Trecho do documento:
────────────────────────────────────────
O diasporismo proposto
em Operação Shylock é baseado em uma iniciativa empreendida
por dezenas de milhares de judeus que abandonaram Israel no início dos anos
1950. Este êxodo judeu da “Terra Prometida” foi descrito por Ori Yehudai
em Leaving Zion: Jewish emigration from Palestine and Israel after
World War II.
A banalidade do mal,
expressão cunhada por Hannah Arendt, ilustra a utilização de meios abomináveis
para justificar fins ideológicos, duvidosos e suspeitos. Ideais
fundamentalistas, competição pelo poder e a agonia da decadência têm embalado o
mundo em recorrentes catástrofes.
Estamos sendo
assaltados por imagens em cores e em tempo real do extermínio do povo
palestino. Utilizando-se de um falso discurso amparado por uma pretensa
inteligência artificial que detectaria terroristas, Israel aproveita para
bombardear blocos inteiros de prédios residenciais, escolas e hospitais, “para
que os israelenses possam dormir em paz”.
A Faixa de Gaza, no
imaginário coletivo (via mídia), já virou sinônimo de inferno. A ofensiva
israelense em Gaza é justificada pelos governos dos países ocidentais como um
meio de defender a civilização da “barbárie” oriental que inclui o Islã, a
China e a Rússia. Cercada pelo conforto, opulência e aparente segurança, a
sociedade ocidental, apática, cínica e mesquinha, assiste ao massacre em curso
como se estivesse assistindo a programas de entretenimento, maldizendo qualquer
reação “sem precedentes” vinda do oriente.
────────────────────────────────────────
Material extraído:
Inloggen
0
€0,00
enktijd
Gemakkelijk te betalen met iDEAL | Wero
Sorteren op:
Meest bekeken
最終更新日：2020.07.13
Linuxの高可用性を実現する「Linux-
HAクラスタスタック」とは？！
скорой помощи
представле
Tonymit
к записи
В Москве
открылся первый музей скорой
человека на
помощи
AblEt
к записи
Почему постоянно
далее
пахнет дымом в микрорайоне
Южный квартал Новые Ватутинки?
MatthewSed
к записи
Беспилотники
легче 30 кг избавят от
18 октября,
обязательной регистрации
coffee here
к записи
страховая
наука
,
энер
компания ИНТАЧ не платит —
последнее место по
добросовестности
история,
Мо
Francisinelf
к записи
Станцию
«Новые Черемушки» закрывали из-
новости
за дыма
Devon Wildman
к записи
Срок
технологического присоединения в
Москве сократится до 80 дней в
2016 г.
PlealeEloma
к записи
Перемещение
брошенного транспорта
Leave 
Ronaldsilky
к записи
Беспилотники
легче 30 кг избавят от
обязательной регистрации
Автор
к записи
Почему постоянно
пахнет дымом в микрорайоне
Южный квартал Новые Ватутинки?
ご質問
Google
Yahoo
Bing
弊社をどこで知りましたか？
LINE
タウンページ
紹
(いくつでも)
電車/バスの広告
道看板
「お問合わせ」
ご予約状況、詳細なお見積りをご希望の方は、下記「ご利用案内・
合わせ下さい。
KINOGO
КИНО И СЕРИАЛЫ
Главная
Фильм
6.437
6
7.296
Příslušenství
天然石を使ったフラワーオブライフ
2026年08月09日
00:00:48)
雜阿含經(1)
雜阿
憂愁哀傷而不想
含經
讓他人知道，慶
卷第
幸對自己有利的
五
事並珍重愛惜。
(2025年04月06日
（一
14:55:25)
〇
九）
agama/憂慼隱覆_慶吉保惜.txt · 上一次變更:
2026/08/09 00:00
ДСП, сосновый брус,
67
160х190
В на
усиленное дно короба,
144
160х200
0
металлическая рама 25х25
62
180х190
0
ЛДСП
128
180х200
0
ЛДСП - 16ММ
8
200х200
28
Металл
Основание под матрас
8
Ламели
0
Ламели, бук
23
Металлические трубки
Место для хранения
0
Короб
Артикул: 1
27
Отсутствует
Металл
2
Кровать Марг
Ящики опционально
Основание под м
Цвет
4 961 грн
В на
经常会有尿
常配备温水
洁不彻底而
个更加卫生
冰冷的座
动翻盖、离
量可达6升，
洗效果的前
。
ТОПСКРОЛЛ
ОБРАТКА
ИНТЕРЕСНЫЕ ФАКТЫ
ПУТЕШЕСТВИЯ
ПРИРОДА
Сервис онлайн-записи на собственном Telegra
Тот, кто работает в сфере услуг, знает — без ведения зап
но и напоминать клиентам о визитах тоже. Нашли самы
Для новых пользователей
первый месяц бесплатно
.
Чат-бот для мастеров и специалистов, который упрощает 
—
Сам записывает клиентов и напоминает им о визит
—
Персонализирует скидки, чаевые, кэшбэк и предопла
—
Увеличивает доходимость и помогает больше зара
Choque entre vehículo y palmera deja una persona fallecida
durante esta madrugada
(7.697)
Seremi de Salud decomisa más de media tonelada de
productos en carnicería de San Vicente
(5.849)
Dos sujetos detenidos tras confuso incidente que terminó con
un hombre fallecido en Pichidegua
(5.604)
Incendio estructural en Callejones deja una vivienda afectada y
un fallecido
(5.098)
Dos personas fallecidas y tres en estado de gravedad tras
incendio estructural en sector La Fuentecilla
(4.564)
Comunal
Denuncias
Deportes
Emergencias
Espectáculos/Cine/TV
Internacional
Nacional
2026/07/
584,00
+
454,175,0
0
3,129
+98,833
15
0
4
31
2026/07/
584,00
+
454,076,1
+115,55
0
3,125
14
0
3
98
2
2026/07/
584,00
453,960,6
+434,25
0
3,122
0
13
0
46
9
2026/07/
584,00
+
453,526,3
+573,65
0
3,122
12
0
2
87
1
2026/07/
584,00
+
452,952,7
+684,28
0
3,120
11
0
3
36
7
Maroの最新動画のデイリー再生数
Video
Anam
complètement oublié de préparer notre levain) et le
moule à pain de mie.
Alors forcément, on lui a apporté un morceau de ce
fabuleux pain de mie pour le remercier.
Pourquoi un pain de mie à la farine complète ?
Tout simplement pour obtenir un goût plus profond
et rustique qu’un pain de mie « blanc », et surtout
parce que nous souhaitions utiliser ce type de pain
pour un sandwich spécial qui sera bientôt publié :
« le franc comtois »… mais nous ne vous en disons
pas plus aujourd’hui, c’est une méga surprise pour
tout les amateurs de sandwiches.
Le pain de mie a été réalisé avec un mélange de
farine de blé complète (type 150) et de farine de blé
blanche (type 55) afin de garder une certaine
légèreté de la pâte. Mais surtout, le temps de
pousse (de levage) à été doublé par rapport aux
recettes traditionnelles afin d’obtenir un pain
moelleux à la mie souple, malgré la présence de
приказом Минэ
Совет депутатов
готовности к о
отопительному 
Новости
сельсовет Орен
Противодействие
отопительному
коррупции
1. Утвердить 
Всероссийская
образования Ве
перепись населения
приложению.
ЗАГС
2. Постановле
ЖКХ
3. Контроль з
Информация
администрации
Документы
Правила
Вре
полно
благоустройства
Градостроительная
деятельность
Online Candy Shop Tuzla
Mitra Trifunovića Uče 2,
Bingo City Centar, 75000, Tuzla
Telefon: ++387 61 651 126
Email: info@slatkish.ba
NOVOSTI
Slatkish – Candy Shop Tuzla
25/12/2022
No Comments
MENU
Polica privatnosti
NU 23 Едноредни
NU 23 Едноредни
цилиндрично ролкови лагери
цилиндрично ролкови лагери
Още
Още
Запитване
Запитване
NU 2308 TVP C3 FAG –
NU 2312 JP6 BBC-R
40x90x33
────────────────────────────────────────
Instruções das tarefas:
1. Enumere o que o trecho do documento aponta como incluído na "barbárie" oriental da qual, segundo os governos ocidentais, a civilização precisaria ser defendida.
2. Segundo o trecho do documento, em que obra Ori Yehudai descreveu o êxodo judeu da "Terra Prometida"?
3. Prossiga com a redação do trecho do documento sobre a ofensiva israelense em Gaza, começando logo após sua última frase.

Respostas às tarefas:
1. O Islã, a China e a Rússia.

2. Em Leaving Zion: Jewish emigration from Palestine and Israel after World War II.

3.
Há pessoas que não
acreditam que haja diferença entre sionistas de direita e sionistas de
esquerda. Como não? Claro que há diferença, a direita sionista não é hipócrita.
Os sionistas de esquerda acham que a violência contra os palestinos começou com
a direita no poder e têm bloqueios para reconhecer que a violência contra os
palestinos foi administrada desde sempre pelos governos trabalhistas de
esquerda, que anunciavam direitos iguais a judeus e não-judeus, enquanto
massacravam, expulsavam e tomavam as terras dos palestinos.
Poucas ainda são as
vozes não alinhadas à grande mídia e ao grande capital, que se levantam contra
a barbárie ocidental na Palestina. Just Vision, criado em 2003, veicula entrevistas e produz filmes que
denunciam a violência dos israelenses e a desumanização dos palestinos. +972 Magazine, criado
em 2011, dedicado a um jornalismo independente e cidadão, publica reportagens,
artigos e entrevistas. Chamada Local, criado em 2014, é um site em hebraico dedicado ao jornalismo
ativista que preza a liberdade de informação e expressão.
De acordo com Primo
Levi, Israel foi um erro em termos históricos, um país artificial que não deu
certo. O agonizante fim do sionismo pode ser dimensionado pelo recorrente uso
redobrado da força física quando ela não atinge os seus objetivos esperados, o
que constitui uma total traição ao humanismo, pacifismo e internacionalismo,
valores milenares dos judeus da diáspora.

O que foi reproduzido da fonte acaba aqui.